The best experience is using Chrome with Spotify Premium. Opera, Firefox, and Edge should all work just as well (although Edge I can only test through the VM so please let me know if it's not working). Safari does not support in-browser playback but falls back to a simpler form of the application gracefully. IE is not supported. Spotify free users will not be able to control playback in their browser at all; they can generate playlists and save them to their account.

 

This is in beta. It's possible (hopefully not) that your first impression is awful due to some unforseen bug. Please let me know here if that happens, preferably with system info and a screenshot and some description of events leading up to it.
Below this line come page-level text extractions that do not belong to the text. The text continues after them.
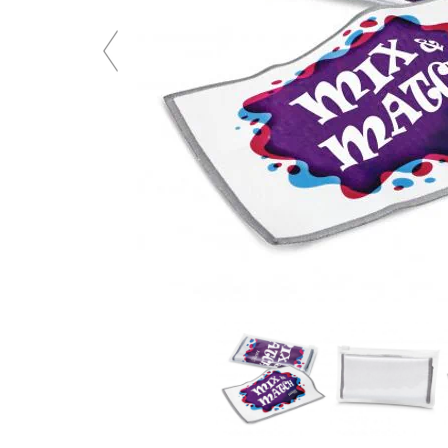
Previous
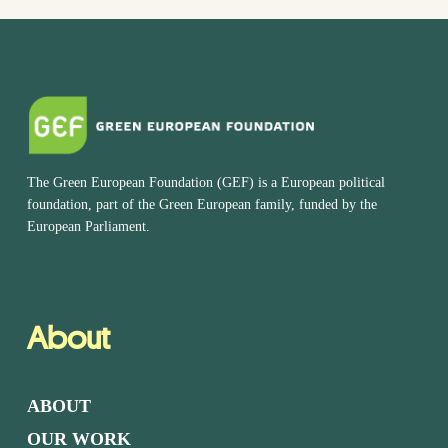
The Green European Foundation (GEF) is a European political
foundation, part of the Green European family, funded by the
European Parliament.
About
ABOUT
OUR WORK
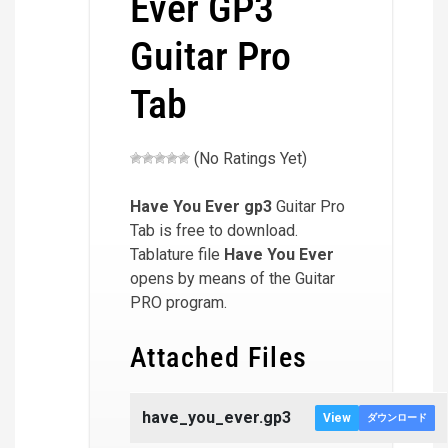
Ever GP3
Guitar Pro
Tab
(No Ratings Yet)
Have You Ever
gp3
Guitar Pro
Tab is free to download.
Tablature file
Have You Ever
opens by means of the Guitar
PRO program.
Attached Files
have_you_ever.gp3
View
ダウンロード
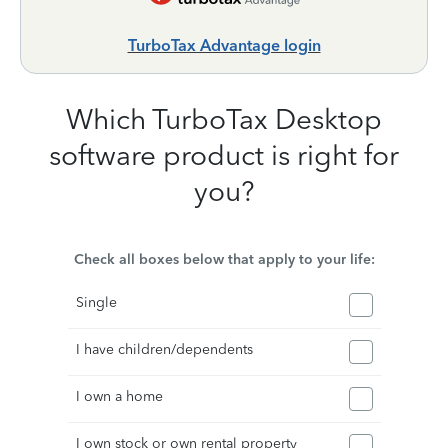
TurboTax Advantage login
Which TurboTax Desktop
software product is right for
you?
Check all boxes below that apply to your life:
Single
I have children/dependents
I own a home
I own stock or own rental property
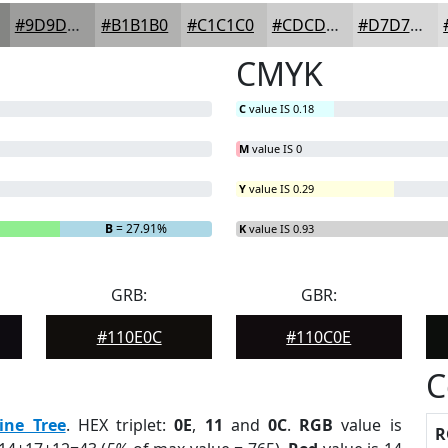
#9D9D9C
#B1B1B0
#C1C1C0
#CDCDCD
#D7D7D7
CMYK
C
value IS 0.18
M
value IS 0
Y
value IS 0.29
B
= 27.91%
K
value IS 0.93
GRB:
GBR:
#110E0C
#110C0E
C
ine Tree
. HEX triplet:
0E
,
11
and
0C
.
RGB
value is
R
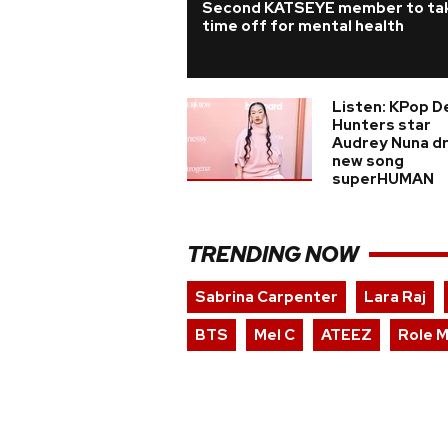
Second KATSEYE member to ta
time off for mental health
Listen: KPop 
Hunters star
Audrey Nuna d
new song
superHUMAN
TRENDING NOW
Sabrina Carpenter
Lara Raj
BTS
Mel C
ATEEZ
Role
I've been personally using the product for a while now and fixing bugs but it's hard to test all user behavior when it's just yourself set in your ways.

 

Here is the link:

 

https://phosphor.me

 

I know Doomworld is more metal than trance but I seem to remember some level of trance music contingent here.

 

Why/how/history/etc

Spoiler

I've been putting off creating a thread for this for much longer than I originally thought I would.

 

Back in January I had this idea on how to classify trance music which is one of my favorite genres. This classification didn't go into the nitpicky subgenre rabbit-hole that is common with many genres of music but rather was made up of an idea of two-axis "compass" where tracks could fall. Initially just a fun idea for armchair classification, I quickly realized there must be a way to actually do something cool with it and test it out.

 

I've been using Spotify for ages and it turns out they acquired an audio analysis company some time back and now make available through their API a ton of analyzed audio data all for free (assuming you follow the developer TOS).

 

So I began diving into machine learning, something I was aware of and knew the basic ideas of, but had never ventured into. I can say that what I came up with is very simple, using existing libraries for regression analysis, but I excited by how well the training seemed to be working.

 

Once the ML model was built, I started work on the actual application and after tons of iteration and personal use-driven bug fixing and enhancements and some month-long breaks I finally made the push to release this into "beta" (basically I tell people who I don't personally know about the website).

 

There's a lot in the pipeline as well, depending on how things play out. The entire track building system is fully pluggable and I have some preliminary stuff to make writing your own set-building scripts easy. However for those who don't know or care what that means, I have made the basic user experience very approachable from a one-click and go perspective.

 

I won't bore people with the rest of the story, basically here it is, in beta. One of the few side projects I actually ended up making public.